I am trying to find the function f that satisfies $\cos x=f '(x)+f(-x)$

Question

$\cos x=f '(x)+f(-x)$

I manage to solve $f '(x)+f(x)= \cos x$, starting first by solving $y'=-y$ using $y=\exp(ax)$. But here I get stuck because of $f(-x)$.

Answer 1

Assume that $f$ is a solution valid on all of ${\mathbb R}$. Then we can write $f$ in the form $f(x)=u(x)+v(x)$ with $u$ an even and $v$ an odd function of $x$. It follows that we have $$u'(x)+v'(x)+u(x)-v(x)\equiv \cos x\ .$$ Separating even and odd parts here entails $$v'(x)+u(x)\equiv\cos x,\qquad u'(x)-v(x)\equiv0\ .\tag{1}$$ It follows that $$u''(x)+u(x)\equiv\cos x\ .\tag{2}$$ Now this is an ordinary differential equation, and we want an even solution of this equation.
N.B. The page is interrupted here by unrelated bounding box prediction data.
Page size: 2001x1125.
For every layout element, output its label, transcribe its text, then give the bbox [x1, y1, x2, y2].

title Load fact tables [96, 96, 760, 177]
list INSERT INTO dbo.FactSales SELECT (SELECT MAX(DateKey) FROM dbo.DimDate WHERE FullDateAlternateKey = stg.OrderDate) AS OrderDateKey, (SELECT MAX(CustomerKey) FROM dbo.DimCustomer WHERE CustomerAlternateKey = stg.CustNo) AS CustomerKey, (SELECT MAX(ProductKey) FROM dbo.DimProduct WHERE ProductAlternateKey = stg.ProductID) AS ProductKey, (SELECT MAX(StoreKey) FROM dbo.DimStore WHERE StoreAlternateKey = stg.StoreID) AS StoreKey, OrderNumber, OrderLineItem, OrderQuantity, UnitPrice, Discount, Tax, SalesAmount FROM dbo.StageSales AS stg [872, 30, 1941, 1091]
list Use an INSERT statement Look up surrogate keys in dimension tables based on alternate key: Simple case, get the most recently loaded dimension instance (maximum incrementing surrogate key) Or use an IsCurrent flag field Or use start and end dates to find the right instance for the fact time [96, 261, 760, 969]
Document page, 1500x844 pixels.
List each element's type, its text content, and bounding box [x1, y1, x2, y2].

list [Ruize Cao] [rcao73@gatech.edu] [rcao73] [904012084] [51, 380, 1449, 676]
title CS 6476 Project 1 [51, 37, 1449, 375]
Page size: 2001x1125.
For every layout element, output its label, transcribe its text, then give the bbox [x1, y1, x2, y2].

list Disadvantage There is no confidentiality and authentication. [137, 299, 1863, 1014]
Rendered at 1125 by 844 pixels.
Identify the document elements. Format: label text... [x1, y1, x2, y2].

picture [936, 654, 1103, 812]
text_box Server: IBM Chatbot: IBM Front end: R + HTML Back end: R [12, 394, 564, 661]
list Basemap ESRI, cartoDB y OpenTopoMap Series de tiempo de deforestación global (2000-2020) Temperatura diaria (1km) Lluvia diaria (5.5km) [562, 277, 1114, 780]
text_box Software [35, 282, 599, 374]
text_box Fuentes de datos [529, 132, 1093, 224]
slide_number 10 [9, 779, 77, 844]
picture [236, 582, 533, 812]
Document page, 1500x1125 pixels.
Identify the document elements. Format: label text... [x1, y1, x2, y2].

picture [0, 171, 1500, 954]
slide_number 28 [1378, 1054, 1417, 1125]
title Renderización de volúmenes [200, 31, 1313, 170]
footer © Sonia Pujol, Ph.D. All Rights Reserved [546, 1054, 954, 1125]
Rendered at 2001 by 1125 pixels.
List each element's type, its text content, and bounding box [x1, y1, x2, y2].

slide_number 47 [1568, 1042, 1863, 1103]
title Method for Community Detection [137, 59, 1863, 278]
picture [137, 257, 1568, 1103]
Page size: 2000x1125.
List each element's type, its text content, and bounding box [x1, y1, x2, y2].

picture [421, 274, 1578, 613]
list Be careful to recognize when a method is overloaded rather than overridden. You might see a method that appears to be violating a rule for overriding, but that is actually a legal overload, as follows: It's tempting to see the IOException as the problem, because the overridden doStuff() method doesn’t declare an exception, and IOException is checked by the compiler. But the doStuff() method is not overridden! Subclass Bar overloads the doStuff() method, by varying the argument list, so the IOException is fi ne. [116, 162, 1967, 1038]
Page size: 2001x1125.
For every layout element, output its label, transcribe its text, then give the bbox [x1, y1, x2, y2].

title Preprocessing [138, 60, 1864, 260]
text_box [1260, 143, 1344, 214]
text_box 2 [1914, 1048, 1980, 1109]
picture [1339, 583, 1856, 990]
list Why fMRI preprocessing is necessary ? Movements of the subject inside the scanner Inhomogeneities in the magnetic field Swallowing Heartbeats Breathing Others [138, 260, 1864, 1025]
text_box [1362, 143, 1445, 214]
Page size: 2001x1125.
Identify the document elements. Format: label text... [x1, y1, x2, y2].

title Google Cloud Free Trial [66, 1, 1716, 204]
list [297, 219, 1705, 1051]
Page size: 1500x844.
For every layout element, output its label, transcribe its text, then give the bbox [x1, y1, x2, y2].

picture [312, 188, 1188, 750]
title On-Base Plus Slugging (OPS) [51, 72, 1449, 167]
The general solution of the associated homogeneous equation is $u_{\rm hom}(x)=A\cos x+B\sin x$. A particular solution of the given inhomogeneous equation is found by the Ansatz $u_{\rm part}(x):=x(C\cos x+D\sin x)$ and determining the coefficients $C$ and $D$. Plugging the Ansatz into $(2)$ we obtain $C=0$, $D={1\over2}$. It follows that the general even solution of $(2)$ is given by $$u(x)=A\cos x+{x\over2}\sin x\ ,$$ and the second equation $(1)$ then gives $$v(x)=u'(x)={1\over2}\bigl(x\cos x+(1-2A)\sin x\bigr)\ .$$ This leads to $$f(x)=u(x)+v(x)=A(\cos x-\sin x)+{1\over2}\sin x+{x\over2}(\cos x+\sin x)\ .$$ It remains to check whether such $f$s indeed satisfy the originally given condition. I can leave this to you.